On Mon Sep 1 17:50:28 2025 +0000, Matteo Bruni wrote:
I'm attaching some new ntoskrnl tests which pass for me on up to date Windows 10 and 11. There's room for cleanup but I think they answer most of the questions you had; I'm curious to know if you think this is convincing enough or otherwise you'd like some other piece tested. Or anything else, really (e.g. maybe I'm taking the wrong conclusions from those test results...) It looks like only `CancelIo()`, not `CancelIoEx()`, waits for the operations to complete. It does wait for completion even if the operations aren't actually cancelled but eventually end regularly on their own. On the other hand, `CancelSynchronousIo()` really wants the completion routine itself to call `IoCompleteRequest()`. The values set in the IOSB `Status` and `Information` fields are apparently not particularly important, or at least nothing breaks immediately if those are set to unexpected values. The thread ID check I added in `cancel_ioctl_irp()` does seem to strongly suggest that the cancel routine is called synchronously. Not sure if this test in particular is "safe" for upstream. Assuming all this makes sense, it looks to me that the approach from this MR is okay once I limit it to `CancelIo()`, leaving `CancelIoEx()` to the old mechanism. Luckily there is no concern with multiple "cancels" having to wait on the same operations. I guess I could also use `async_cancel` for `CancelSynchronousIo()` and get closer to native, although that's never going to be quite right until the whole async cancellation / completion becomes more synchronous. [ntoskrnl-cancel-tests.txt](/uploads/6067830a1d7b7355df5c048a5d67c4df/ntoskrnl-cancel-tests.txt)

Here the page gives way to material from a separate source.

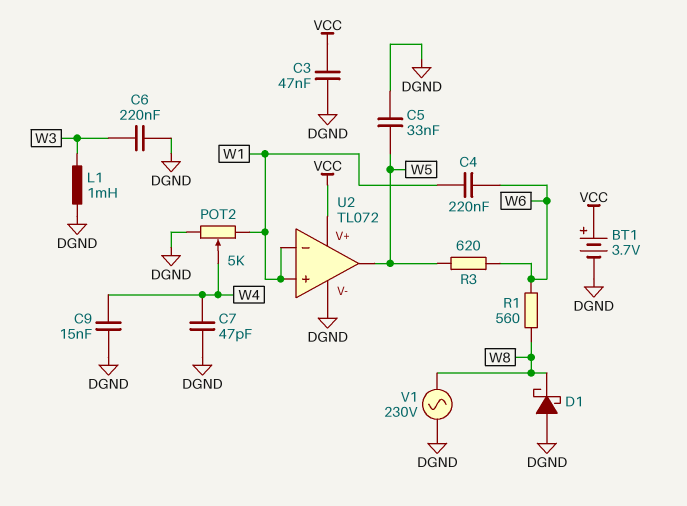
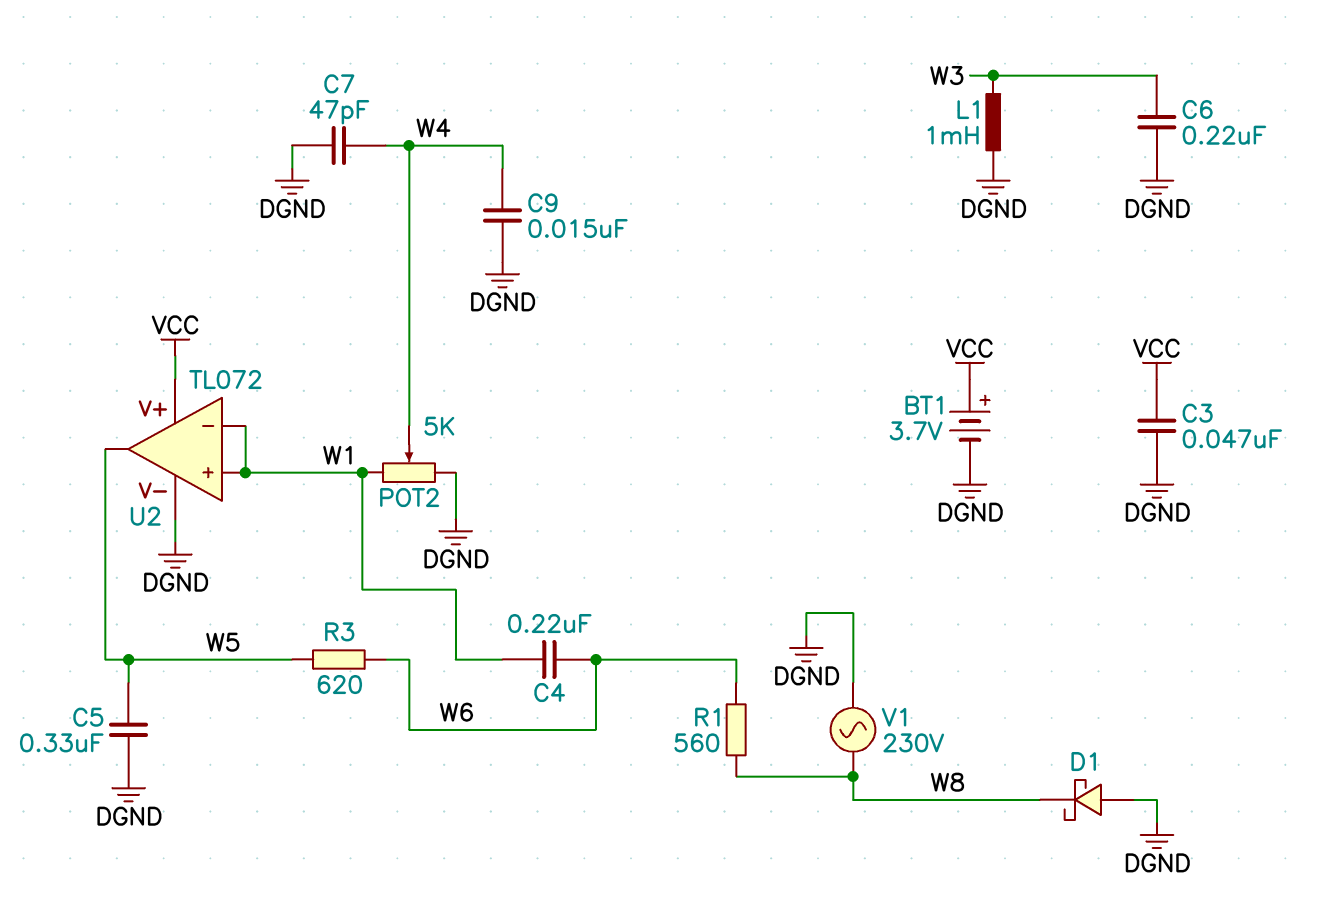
C5: 33nF (DGND, W5) -> 330nF (DGND, W5)

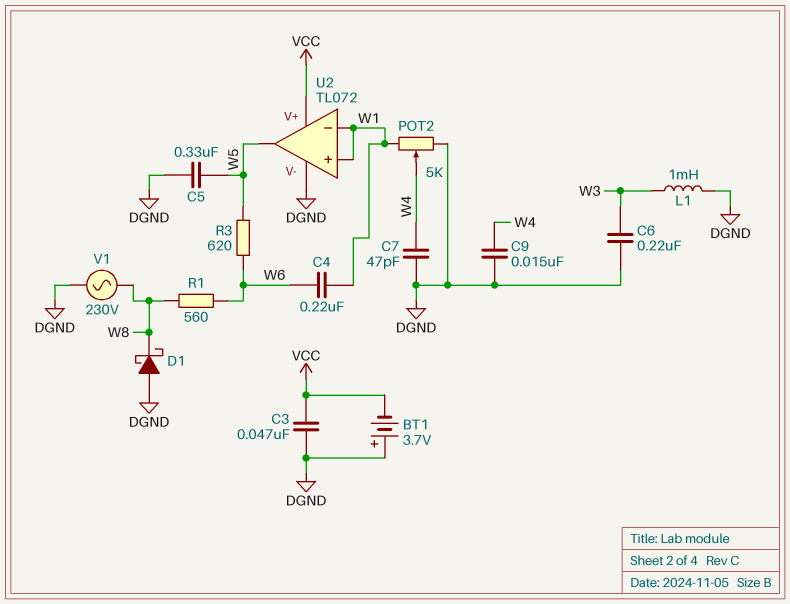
BT1: 3.7V (plus VCC, minus DGND) -> 3.7V (plus DGND, minus VCC)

I just pushed a new revision with a bunch of changes, including those already discussed. I didn't touch `CancelSynchronousIo()`'s implementation at all.
In the end I also essentially reverted the change splitting cancelled asyncs to separate lists. That means some trickery in `cancel_process_async()` becomes necessary to avoid looping forever, but it seems a positive overall as it cuts a lot of looping around the various lists.
WRT the old ntdll tests, now I'm not checking for completion after `CancelIoEx()` at all. That in practice seems to happen consistently on Windows, probably because the cancel routine is called synchronously. I could restore those checks and mark them as `todo_wine` (or maybe even `flaky_wine`) if preferred.